The Mudcat Café TM
Thread #151204   Message #3528066
Posted By: Lighter
19-Jun-13 - 05:38 PM
Thread Name: Origins: 'The Bloody Great Wheel'
Subject: RE: Origins: 'The Bloody Great Wheel'
Interesting example, M, But even stereotypical mothers-in-law are a special subset of "all women."

It's been a long time since I heard a "mother-in-law" joke here in America - but maybe I don't get out enough.

The same goes for jokes about "women drivers" and "dumb blondes"(I don't know of any folksongs about them). The objects of the jokes aren't all women, they're a certain kind of "straw woman," so to speak.

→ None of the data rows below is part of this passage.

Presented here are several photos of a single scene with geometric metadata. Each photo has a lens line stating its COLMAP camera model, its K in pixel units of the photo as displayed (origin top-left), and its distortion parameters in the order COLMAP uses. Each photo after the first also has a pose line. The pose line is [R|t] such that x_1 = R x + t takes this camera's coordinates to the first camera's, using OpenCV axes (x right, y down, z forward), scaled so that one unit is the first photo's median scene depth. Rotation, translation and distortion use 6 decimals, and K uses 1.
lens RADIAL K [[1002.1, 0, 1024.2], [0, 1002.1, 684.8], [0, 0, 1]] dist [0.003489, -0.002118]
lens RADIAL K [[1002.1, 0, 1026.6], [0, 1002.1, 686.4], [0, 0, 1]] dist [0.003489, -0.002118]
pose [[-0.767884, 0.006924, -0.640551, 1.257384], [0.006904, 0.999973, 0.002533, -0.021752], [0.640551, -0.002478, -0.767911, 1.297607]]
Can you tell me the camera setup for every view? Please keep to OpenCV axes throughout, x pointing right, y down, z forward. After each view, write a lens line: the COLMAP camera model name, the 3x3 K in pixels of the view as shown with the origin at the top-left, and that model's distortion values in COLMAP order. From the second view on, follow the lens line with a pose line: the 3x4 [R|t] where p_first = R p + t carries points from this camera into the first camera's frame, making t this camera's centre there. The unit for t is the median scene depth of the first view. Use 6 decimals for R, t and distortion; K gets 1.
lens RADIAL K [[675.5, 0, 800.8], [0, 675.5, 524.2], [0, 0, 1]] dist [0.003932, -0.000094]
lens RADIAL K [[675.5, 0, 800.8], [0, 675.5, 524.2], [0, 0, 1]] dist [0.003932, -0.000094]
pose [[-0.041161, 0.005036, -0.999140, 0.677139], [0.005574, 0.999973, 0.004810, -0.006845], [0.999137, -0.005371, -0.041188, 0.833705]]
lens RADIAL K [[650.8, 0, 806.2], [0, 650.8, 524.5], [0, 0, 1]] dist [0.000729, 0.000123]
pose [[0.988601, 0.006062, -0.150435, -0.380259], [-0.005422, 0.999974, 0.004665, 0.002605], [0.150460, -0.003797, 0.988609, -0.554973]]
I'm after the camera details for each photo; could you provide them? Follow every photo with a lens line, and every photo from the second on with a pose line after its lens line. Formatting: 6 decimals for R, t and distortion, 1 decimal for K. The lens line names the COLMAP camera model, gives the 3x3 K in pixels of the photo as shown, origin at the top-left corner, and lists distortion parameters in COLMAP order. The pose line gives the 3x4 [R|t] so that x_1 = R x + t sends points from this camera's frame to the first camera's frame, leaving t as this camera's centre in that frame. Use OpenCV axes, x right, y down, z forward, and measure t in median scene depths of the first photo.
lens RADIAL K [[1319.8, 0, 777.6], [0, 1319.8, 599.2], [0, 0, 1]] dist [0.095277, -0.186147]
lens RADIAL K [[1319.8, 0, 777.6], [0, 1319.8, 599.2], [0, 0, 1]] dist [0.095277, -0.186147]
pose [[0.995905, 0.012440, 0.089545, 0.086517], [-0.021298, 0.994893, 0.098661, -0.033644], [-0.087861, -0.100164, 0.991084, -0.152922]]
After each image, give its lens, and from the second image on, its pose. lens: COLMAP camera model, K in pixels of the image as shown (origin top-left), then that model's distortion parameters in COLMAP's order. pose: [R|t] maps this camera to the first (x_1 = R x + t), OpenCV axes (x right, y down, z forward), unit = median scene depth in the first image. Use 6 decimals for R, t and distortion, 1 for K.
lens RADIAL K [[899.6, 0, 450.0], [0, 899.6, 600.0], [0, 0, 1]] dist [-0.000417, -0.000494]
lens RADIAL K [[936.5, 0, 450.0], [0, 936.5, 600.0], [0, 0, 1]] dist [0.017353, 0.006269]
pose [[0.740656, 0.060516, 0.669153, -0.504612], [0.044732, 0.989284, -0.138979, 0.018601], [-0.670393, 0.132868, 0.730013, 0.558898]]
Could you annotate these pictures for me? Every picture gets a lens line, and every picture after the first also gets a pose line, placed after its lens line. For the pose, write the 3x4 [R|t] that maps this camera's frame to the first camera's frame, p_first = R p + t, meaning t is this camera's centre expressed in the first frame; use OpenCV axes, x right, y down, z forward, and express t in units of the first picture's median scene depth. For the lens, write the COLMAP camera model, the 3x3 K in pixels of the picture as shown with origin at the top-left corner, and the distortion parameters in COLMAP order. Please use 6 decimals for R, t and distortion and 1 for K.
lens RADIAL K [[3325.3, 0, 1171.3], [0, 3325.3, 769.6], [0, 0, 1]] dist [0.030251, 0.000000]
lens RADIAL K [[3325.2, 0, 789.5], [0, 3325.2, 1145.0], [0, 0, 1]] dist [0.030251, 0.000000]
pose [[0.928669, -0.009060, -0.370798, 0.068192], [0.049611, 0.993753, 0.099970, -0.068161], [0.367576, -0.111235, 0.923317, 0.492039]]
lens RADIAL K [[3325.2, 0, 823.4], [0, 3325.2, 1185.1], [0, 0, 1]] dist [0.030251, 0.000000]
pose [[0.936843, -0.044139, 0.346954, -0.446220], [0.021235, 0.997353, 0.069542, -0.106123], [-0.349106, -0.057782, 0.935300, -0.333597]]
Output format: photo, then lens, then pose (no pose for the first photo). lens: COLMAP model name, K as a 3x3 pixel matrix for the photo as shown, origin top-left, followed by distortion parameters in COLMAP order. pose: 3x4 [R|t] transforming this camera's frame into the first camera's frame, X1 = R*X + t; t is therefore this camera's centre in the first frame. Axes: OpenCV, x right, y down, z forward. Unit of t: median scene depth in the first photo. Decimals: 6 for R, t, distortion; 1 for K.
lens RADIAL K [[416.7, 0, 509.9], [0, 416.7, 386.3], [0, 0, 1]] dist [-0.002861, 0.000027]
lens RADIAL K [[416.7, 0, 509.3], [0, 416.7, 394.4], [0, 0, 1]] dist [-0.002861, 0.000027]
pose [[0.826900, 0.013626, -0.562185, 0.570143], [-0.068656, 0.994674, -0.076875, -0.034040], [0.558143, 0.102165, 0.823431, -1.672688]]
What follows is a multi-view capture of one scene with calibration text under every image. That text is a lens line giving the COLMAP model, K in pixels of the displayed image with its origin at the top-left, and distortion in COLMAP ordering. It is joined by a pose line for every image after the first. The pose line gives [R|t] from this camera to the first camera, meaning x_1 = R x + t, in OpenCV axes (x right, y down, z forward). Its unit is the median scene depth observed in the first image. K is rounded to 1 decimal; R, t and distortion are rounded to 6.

Personally, I don't think the psychosocial analysis ("political" in Trendspeak) of folklore can tell us much, if anything, about society. It can tell us mainly about the songs and stories analyzed, and perhaps something about those who especially enjoy (or dislike) them. (It can often tell us a lot about the analyst too....)

To learn about society, one studies society, and not just some of its artistic productions - which will presumably reflect what is found elsewhere rather than vice versa.

And even then one draws large conclusions very cautiously.

Joe: Thanks for your tune. I can't quite place it.

Dick: Yours is the second reported ex. using "The Strawberry Roan" -some 20 years earlier than the other (found by Ed Cray).

And from Australia comes (wait for it) "The Syncopated Clock" (a pop hit in the U.S. in 1951).